In our last blog entry we discussed the difference between receiving an approval letter and a Complete Response Letter (CRL) from the FDA. Now we will examine what information a publicly traded company must disclose once they receive an approval letter or CRL.

The FDA does not regulate the information a company must disclose regarding approval letters or CRLs sent by the agency. Publically traded companies are however regulated by the Securities and Exchange Commission (SEC) which states that these companies are obligated to disclose information considered to be material, with the potential to impact stock price.

 In the case of the FDA and the issuing of an approval letter or CRL, a company would naturally want to announce they had received an approval letter from the FDA since it is positive news which could positively affect their stock price. However, if a company receives a CRL, which could indicate that there may be an issue(s) that need(s) addressing before a final decision can be made, they have to decide what information contained within the CRL is material.

This can be a challenge because omitting material information opens companies up to possible litigation. Since there is not a clear definition of material information, it is left up to the company to decide which information contained within the CRL would be relevant to a reasonable investor.

In our next blog entry, we will examine the potential strategy behind Salix’s timing of their two press releases and examine some of the potential reasons behind their strategy.

**We encourage you to post your thoughts and questions following each entry to help enrich the discussion and help round out the topic. **

Softening the Downside of Uncertain News: Part 2

In our last entry, we focused our attention on Salix Pharmaceuticals and the timing of their two press releases, one to announce that they anticipated receiving a Complete Response Letter (CRL) and one to announce they received a CRL from the FDA.

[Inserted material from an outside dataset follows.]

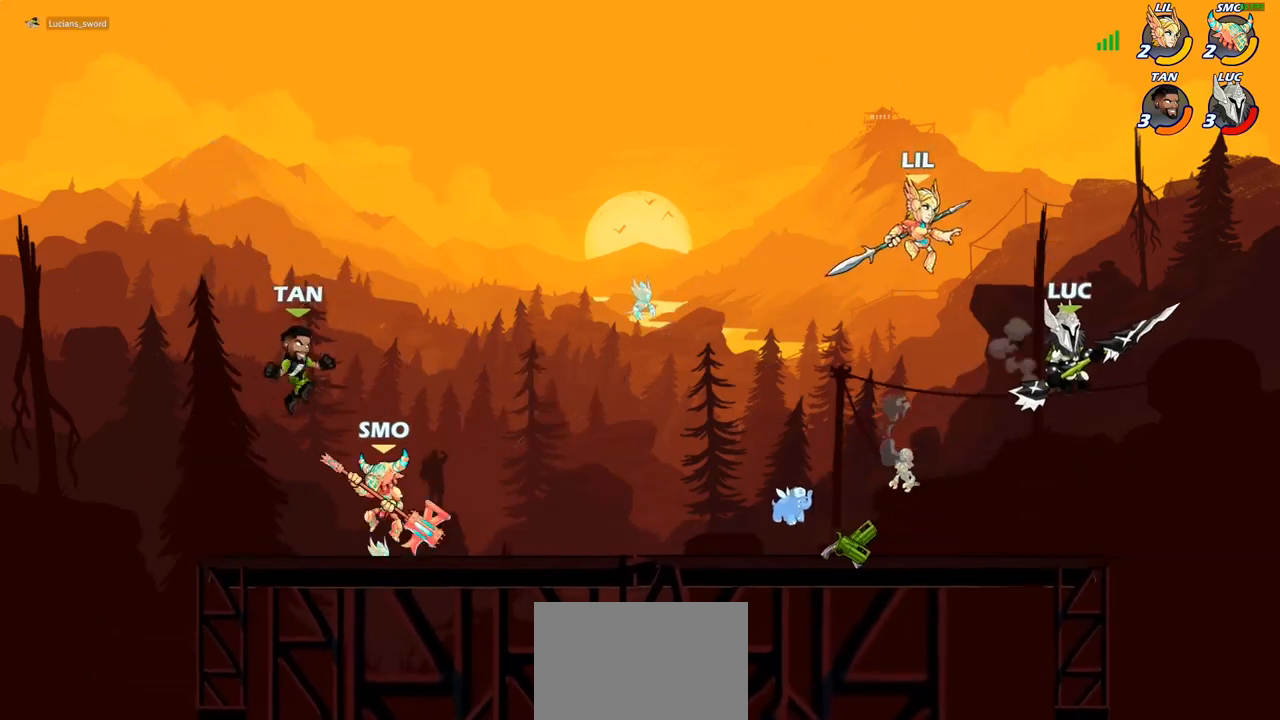
{"buttons": [], "left_stick": "center", "right_stick": "center", "events": [[133, "SQUARE", "down"], [217, "SQUARE", "up"], [267, "left_stick", "center"]]}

The question is: why did Salix announce the CRL before they received it? In order to determine the strategy behind these announcements, it is important that we understand what a CRL is, versus an approval

When the FDA issues an approval letter, they are informing the applying company that the review cycle for their New Drug Application (NDA) is complete and the drug has been approved and can now be marketed. When the FDA issues a CRL, it is to inform a company that the review cycle for their NDA is complete, but that deficiencies, which the agency has identified in the application or abbreviated application, must be satisfactorily addressed before it can be approved.  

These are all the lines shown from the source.